Le principe : l’énergie domestique bon marché est convertie en valeur numérique. Un mineur crée de nouveaux BTC et les transfère à la banque centrale. Celle-ci peut ensuite envoyer ces cryptomonnaies à des partenaires commerciaux étrangers pour le paiement de machines, de carburant ou de biens de consommation. Les transactions sont visibles sur la blockchain, mais les parties impliquées restent souvent anonymes.
Les analystes estiment que l’État iranien produit du Bitcoin à un coût d’environ 1 300 dollars par pièce et le vend au prix du marché. L’Iran représenterait entre 2 et 5 % du taux de hachage mondial. Il est incertain si le pays détient d’importantes réserves de BTC.
Plus de la moitié de la crypto iranienne va à la Garde révolutionnaire
Outre le Bitcoin, les stablecoins jouent un rôle de plus en plus important. Le Tether (USDT) est particulièrement utilisé. La banque centrale iranienne aurait accumulé des centaines de millions de dollars en USDT d’ici 2025 pour financer le commerce international.
Selon l’analyse de la blockchain, les adresses liées à la Garde révolutionnaire islamique représentent désormais plus de la moitié de l’afflux de crypto iranien. Rien qu’en l’année dernière, plus de 3 milliards de dollars ont été transférés vers des portefeuilles associés à cette branche militaire. Il s’agit uniquement des adresses publiquement liées aux listes de sanctions. Le montant réel pourrait être plus élevé.
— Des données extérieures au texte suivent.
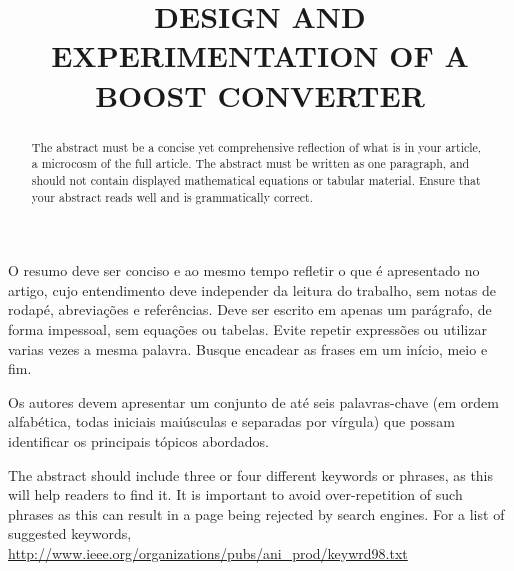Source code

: \title{DESIGN AND EXPERIMENTATION OF A BOOST CONVERTER} %

\maketitle




\begin{resumo}  O resumo deve ser conciso e ao mesmo tempo refletir o que é apresentado no artigo, cujo entendimento deve independer da leitura do trabalho, sem notas de rodapé, abreviações e referências. Deve ser escrito em apenas um parágrafo, de forma impessoal, sem equações ou tabelas. Evite repetir expressões ou utilizar varias vezes a mesma palavra. Busque encadear as frases em um início, meio e fim.
\end{resumo}

\begin{palavraschave }
		Os autores devem apresentar um conjunto de até seis palavras-chave (em ordem alfabética, todas iniciais maiúsculas e separadas por vírgula) que possam identificar os principais tópicos abordados.	
\end{palavraschave }

\englishtitle

\begin{abstract}
	The abstract must be a concise yet comprehensive reflection of what is in your article, a microcosm of the full article. The abstract must be written as one paragraph, and should not contain displayed mathematical equations or tabular material.  Ensure that your abstract reads well and is grammatically correct.
\end{abstract}

\begin{keywords}
	The abstract should include three or four different keywords or phrases, as this will help readers to find it. It is important to avoid over-repetition of such phrases as this can result in a page being rejected by search engines. For a list of suggested keywords, \url{http://www.ieee.org/organizations/pubs/ani_prod/keywrd98.txt}
\end{keywords}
Parallèlement, de nombreux Iraniens se tournent également massivement vers la crypto. Le rial a perdu plus de 96 % de sa valeur par rapport au dollar ces dernières années. Lors des récentes manifestations et blocages d’Internet, les retraits des plateformes locales vers des portefeuilles privés ont fortement augmenté.
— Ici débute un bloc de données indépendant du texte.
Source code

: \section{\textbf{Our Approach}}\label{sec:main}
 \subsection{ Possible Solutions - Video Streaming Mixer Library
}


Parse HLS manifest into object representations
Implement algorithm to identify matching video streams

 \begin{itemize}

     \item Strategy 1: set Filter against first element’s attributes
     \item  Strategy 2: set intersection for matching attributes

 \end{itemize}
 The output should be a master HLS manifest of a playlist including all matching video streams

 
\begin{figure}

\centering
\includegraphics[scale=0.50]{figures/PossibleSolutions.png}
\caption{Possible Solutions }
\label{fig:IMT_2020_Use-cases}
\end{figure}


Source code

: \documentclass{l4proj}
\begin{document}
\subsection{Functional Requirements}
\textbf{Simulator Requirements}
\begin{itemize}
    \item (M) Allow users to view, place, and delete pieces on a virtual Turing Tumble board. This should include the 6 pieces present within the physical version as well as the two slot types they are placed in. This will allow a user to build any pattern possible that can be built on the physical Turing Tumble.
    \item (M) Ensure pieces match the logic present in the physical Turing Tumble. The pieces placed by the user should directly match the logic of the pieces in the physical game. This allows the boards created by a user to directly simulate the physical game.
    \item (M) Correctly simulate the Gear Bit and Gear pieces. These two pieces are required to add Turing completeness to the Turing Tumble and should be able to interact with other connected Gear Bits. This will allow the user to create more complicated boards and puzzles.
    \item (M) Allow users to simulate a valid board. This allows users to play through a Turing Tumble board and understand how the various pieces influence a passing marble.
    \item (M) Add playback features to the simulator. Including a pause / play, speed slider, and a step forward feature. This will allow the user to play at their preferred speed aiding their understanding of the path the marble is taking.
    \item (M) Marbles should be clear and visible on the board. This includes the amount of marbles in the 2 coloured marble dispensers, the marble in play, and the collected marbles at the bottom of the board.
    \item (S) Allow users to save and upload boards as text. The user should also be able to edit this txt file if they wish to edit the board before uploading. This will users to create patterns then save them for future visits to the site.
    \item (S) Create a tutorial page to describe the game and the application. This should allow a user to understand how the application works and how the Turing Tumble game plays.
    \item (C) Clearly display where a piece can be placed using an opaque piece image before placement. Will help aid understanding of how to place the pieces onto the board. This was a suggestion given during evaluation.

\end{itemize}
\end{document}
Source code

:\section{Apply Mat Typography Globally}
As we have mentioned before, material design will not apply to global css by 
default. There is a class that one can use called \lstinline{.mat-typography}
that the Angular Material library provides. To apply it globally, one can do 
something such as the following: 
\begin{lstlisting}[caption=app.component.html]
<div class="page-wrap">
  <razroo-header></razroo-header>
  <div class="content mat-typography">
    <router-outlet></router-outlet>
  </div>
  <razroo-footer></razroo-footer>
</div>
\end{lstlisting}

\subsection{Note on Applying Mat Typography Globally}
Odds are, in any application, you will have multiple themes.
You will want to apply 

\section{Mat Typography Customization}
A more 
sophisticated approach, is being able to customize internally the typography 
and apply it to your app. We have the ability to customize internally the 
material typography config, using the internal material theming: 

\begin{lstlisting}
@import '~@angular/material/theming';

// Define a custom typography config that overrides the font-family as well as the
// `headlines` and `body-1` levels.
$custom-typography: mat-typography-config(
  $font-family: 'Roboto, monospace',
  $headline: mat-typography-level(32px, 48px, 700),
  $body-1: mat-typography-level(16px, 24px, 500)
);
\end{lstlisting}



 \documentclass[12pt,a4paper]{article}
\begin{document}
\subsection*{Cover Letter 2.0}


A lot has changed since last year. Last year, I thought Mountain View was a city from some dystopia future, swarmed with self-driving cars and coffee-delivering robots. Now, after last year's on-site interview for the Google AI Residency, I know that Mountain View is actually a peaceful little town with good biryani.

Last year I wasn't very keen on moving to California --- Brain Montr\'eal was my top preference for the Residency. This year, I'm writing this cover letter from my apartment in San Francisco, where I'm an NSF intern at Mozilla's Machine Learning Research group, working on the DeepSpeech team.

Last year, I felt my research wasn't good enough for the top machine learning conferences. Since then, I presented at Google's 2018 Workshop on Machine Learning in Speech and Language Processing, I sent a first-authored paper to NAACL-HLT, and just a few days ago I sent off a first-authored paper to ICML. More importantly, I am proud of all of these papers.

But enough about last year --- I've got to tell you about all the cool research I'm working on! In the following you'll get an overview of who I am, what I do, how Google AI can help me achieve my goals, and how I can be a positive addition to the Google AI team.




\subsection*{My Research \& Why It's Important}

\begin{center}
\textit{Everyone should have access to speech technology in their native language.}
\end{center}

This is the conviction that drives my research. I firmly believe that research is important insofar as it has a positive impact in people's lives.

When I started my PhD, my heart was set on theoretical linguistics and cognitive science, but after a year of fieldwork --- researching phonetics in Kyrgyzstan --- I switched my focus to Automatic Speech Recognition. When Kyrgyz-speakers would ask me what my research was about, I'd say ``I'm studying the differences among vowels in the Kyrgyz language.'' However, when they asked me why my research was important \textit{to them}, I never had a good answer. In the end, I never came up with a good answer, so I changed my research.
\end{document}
Les attaques pourraient affecter l’infrastructure minière iranienne
La campagne militaire renouvelée accroît les risques pour cette infrastructure crypto. Les grandes installations minières dépendent de réseaux électriques stables. Si le conflit perturbe gravement l’approvisionnement en énergie, le taux de hachage iranien pourrait temporairement baisser.